2. Do you have a preferred method regarding this? 


Weight train 3-4 times a week, while trying to keep a steady heart rate throughout the session. For cardio, it’s pretty much high intensity intervals and then one, long recovery interval during the week.


Another one of our trainers prefers breaking it up and doing two different workouts. One workout is cardio and the other is strength. This gives time for the body and the brain to recover. They will do 4 days a week of 2 workouts and then take 3 days off. If there isn’t time to do both, do the one that has the greatest priority. For example, if you are training for a race then prioritize cardio. 


3. Is there a such thing as too much cardio?


There can be if it’s contradictory to your goal. If you want to lose fat and add some muscle, you will have a hard time doing that if you’re still doing a ton of traditional cardio. Otherwise, it’s not that it can be too much cardio, but too much of the wrong cardio. Vary the intensities and duration of your cardio, otherwise you could be heading down a path to perceived failure or injury.


Another one of our trainers says: Yes!
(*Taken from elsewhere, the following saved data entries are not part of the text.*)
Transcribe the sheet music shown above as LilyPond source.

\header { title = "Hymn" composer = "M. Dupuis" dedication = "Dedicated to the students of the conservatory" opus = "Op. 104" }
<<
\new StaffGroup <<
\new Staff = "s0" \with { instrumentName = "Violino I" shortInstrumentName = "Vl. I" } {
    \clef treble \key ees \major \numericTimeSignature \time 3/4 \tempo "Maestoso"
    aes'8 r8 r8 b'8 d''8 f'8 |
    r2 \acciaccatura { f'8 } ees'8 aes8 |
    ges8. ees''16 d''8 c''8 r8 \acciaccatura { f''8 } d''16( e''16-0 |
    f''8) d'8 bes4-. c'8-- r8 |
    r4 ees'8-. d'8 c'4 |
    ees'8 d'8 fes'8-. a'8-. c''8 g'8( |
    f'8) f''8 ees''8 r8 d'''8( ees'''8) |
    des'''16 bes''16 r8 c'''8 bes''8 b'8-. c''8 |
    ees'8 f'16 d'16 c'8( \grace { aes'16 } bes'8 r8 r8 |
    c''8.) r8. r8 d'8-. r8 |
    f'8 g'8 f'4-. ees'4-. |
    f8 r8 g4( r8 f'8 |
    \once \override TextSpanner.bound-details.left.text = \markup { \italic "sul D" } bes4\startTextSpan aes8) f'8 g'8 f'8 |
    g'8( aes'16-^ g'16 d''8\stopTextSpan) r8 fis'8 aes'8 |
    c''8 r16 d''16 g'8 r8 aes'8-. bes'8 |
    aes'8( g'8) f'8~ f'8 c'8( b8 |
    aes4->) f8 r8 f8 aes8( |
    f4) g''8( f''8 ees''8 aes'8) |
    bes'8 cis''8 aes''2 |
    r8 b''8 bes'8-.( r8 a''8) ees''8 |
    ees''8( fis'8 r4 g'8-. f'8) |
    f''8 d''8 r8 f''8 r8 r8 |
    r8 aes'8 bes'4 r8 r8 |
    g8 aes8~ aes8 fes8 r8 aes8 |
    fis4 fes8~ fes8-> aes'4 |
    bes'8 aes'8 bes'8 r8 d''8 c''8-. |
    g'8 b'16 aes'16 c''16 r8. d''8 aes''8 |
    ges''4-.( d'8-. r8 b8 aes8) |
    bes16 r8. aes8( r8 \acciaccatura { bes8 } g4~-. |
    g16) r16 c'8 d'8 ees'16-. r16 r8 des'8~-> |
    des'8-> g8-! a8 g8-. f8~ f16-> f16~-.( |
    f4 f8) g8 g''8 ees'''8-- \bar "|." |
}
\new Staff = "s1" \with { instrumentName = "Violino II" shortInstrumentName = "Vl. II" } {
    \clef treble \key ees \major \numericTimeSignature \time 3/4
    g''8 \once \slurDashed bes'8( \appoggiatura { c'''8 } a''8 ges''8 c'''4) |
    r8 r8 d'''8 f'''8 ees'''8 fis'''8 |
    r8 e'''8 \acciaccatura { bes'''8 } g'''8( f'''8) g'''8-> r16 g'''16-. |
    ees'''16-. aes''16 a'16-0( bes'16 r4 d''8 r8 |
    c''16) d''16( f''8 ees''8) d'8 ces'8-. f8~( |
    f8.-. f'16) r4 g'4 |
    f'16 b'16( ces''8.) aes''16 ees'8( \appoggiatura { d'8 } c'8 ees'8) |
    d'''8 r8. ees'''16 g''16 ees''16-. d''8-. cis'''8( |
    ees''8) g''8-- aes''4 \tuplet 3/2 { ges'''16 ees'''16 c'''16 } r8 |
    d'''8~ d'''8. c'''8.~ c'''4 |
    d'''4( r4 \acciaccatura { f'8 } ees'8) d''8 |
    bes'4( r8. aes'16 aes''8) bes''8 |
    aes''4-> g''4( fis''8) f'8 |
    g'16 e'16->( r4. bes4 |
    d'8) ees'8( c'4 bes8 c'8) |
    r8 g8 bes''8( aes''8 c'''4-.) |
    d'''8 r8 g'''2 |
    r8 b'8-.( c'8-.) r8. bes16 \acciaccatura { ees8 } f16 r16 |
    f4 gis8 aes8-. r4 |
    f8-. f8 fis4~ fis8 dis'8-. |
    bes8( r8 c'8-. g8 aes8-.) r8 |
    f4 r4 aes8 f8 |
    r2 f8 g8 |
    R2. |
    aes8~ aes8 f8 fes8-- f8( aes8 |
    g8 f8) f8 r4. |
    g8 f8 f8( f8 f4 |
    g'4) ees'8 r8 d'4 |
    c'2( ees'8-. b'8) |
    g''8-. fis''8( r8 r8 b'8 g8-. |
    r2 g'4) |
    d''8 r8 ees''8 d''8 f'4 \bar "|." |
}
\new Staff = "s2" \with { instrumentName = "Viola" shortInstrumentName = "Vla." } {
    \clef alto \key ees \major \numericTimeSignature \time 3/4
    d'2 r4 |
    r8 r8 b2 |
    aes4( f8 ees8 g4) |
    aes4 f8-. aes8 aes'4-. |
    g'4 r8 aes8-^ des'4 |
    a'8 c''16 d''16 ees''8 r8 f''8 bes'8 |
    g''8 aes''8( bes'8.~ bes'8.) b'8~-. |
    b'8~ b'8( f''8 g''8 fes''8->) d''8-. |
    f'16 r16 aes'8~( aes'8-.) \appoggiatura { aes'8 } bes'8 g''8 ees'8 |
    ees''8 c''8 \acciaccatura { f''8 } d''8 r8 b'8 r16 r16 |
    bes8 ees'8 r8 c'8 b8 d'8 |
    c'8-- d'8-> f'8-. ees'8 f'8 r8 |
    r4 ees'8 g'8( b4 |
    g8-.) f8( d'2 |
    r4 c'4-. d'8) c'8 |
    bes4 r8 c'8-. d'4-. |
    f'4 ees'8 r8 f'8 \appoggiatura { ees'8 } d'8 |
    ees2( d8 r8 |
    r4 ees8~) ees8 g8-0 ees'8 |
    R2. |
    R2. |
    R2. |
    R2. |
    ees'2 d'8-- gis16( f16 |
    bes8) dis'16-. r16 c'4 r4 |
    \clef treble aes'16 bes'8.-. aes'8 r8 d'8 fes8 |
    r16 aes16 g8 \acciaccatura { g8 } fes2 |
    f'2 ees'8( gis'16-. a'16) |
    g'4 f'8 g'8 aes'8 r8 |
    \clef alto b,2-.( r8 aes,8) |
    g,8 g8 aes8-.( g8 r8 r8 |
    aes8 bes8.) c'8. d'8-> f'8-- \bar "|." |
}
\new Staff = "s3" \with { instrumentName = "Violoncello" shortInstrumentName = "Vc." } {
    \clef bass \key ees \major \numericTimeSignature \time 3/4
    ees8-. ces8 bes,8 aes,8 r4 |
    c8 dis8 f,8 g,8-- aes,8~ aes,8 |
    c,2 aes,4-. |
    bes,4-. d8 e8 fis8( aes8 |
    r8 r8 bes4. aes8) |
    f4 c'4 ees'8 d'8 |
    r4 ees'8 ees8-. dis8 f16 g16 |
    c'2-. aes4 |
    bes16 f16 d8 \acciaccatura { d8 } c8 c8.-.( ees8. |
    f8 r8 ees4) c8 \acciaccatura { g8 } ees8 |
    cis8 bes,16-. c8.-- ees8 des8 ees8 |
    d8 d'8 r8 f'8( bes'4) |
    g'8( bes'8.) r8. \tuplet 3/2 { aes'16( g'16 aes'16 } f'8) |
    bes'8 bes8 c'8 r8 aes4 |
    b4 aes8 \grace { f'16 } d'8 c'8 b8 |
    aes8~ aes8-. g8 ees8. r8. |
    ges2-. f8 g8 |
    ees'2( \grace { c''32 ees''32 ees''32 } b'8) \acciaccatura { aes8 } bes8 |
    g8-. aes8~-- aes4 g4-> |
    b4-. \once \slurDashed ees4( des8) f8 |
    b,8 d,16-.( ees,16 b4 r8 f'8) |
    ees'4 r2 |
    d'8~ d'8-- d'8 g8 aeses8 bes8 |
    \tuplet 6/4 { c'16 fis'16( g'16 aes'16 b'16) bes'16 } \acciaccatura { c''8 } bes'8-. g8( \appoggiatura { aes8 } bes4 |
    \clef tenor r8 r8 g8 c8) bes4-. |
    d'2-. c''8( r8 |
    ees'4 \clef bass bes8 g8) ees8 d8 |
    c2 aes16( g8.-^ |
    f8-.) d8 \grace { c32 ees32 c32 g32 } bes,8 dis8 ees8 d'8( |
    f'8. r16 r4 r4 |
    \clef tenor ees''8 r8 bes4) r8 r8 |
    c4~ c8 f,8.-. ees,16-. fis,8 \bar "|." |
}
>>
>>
If you start to notice things like injuries arise, feeling too tired throughout the day, no longer seeing progress, trouble sleeping, or getting sick more often. Rest days are just as important as training days. 


4. Anything else you want to add? 


Cardio is not the only way to lose weight. It’s a part of it, but that part depends on your fitness level, experience, goals. Cardio shouldn’t be a straight line, it should be varied in both duration and intensity. 


If you do do cardio, try to make your cardio sessions fun like participating in a recreational sport.




Your workout and other fitness related goals will shape how you mix cardio and strength training into your workout. Everyone’s goals are different and how much or how little strength training or cardio depends on that goal. If your goal is to gain muscle your workout routine will look different than that of somebody else whose goal is to lose weight. Define your goals and be specific about what you want.


A typical workout schedule for someone that wants to build muscle is lifting at least three times a week, with two cardio workouts on your rest day. You don’t want to overwork yourself, so it's best to have cardio and strength training on separate days. A typical workout schedule for someone that wants to lose weight is doing a cardio workout three times a week and two strength training workouts on your off days. These workouts can be personalized to your individual goals and are just an example of what is possible.